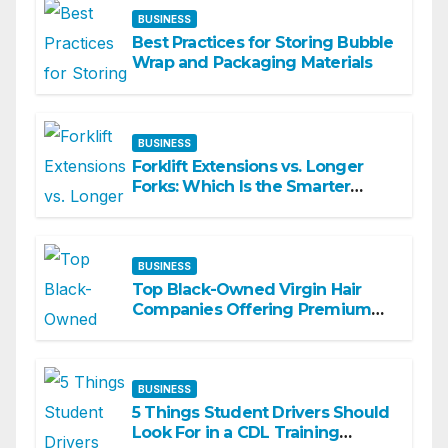
BUSINESS
Best Practices for Storing Bubble
Wrap and Packaging Materials
BUSINESS
Forklift Extensions vs. Longer
Forks: Which Is the Smarter
Investment?
BUSINESS
Top Black-Owned Virgin Hair
Companies Offering Premium
Textured Hair Extensions
BUSINESS
5 Things Student Drivers Should
Look For in a CDL Training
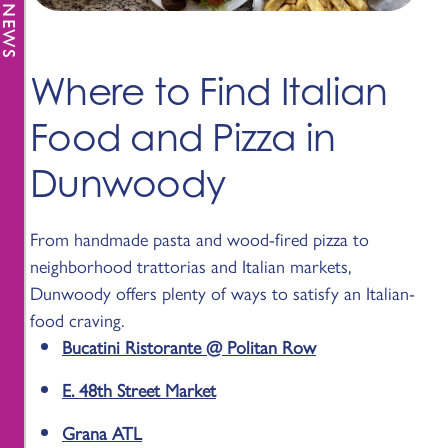
Where to Find Italian
Food and Pizza in
Dunwoody
From handmade pasta and wood-fired pizza to
neighborhood trattorias and Italian markets,
Dunwoody offers plenty of ways to satisfy an Italian-
food craving.
Bucatini Ristorante @ Politan Row
E. 48th Street Market
Grana ATL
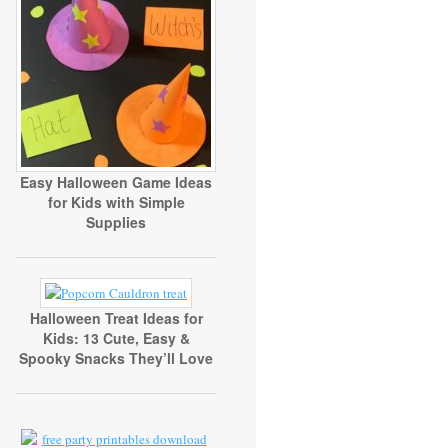
Easy Halloween Game Ideas
for Kids with Simple
Supplies
Halloween Treat Ideas for
Kids: 13 Cute, Easy &
Spooky Snacks They’ll Love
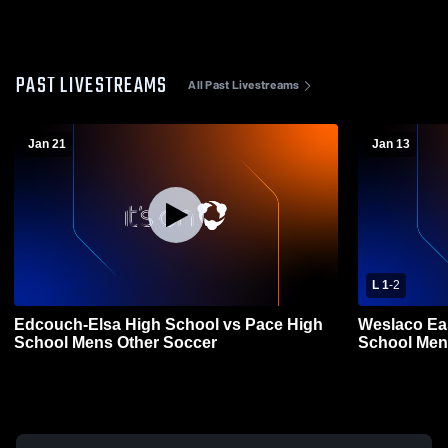
PAST LIVESTREAMS
All Past Livestreams
Jan 21
Jan 13
L 1
-
2
Edcouch-Elsa High School vs Pace High
Weslaco Ea
School Mens Other Soccer
School Men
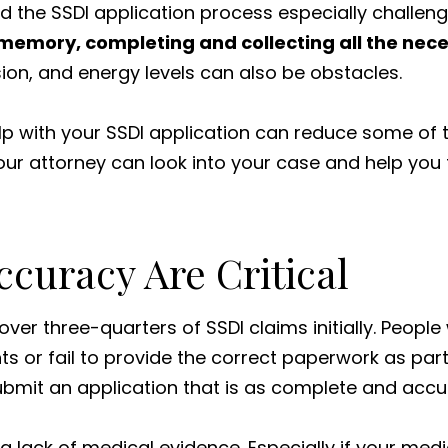
ind the SSDI application process especially challeng
 memory, completing and collecting all the nece
ision, and energy levels can also be obstacles.
lp with your SSDI application can reduce some of 
Your attorney can look into your case and help you
curacy Are Critical
over three-quarters of SSDI claims initially. Peop
s or fail to provide the correct paperwork as part 
o submit an application that is as complete and acc
lack of medical evidence. Especially if your medica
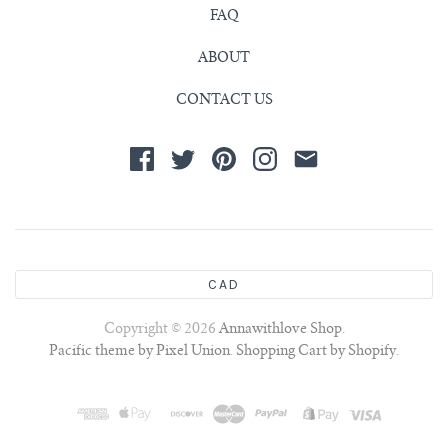
FAQ
ABOUT
CONTACT US
CAD
Copyright © 2026
Annawithlove Shop
.
Pacific theme by Pixel Union
.
Shopping Cart by Shopify
.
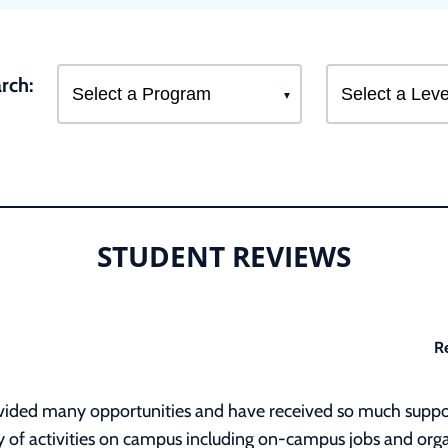
rch:
STUDENT REVIEWS
R
rovided many opportunities and have received so much suppo
ety of activities on campus including on-campus jobs and org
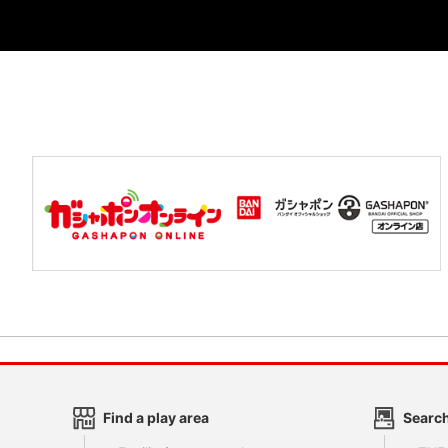
Find a play area
Search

[Problem to work on]
Please count the lines in the records that contain the string "Ideas", matching case exactly, and reply with only the number.

[Answer space]
2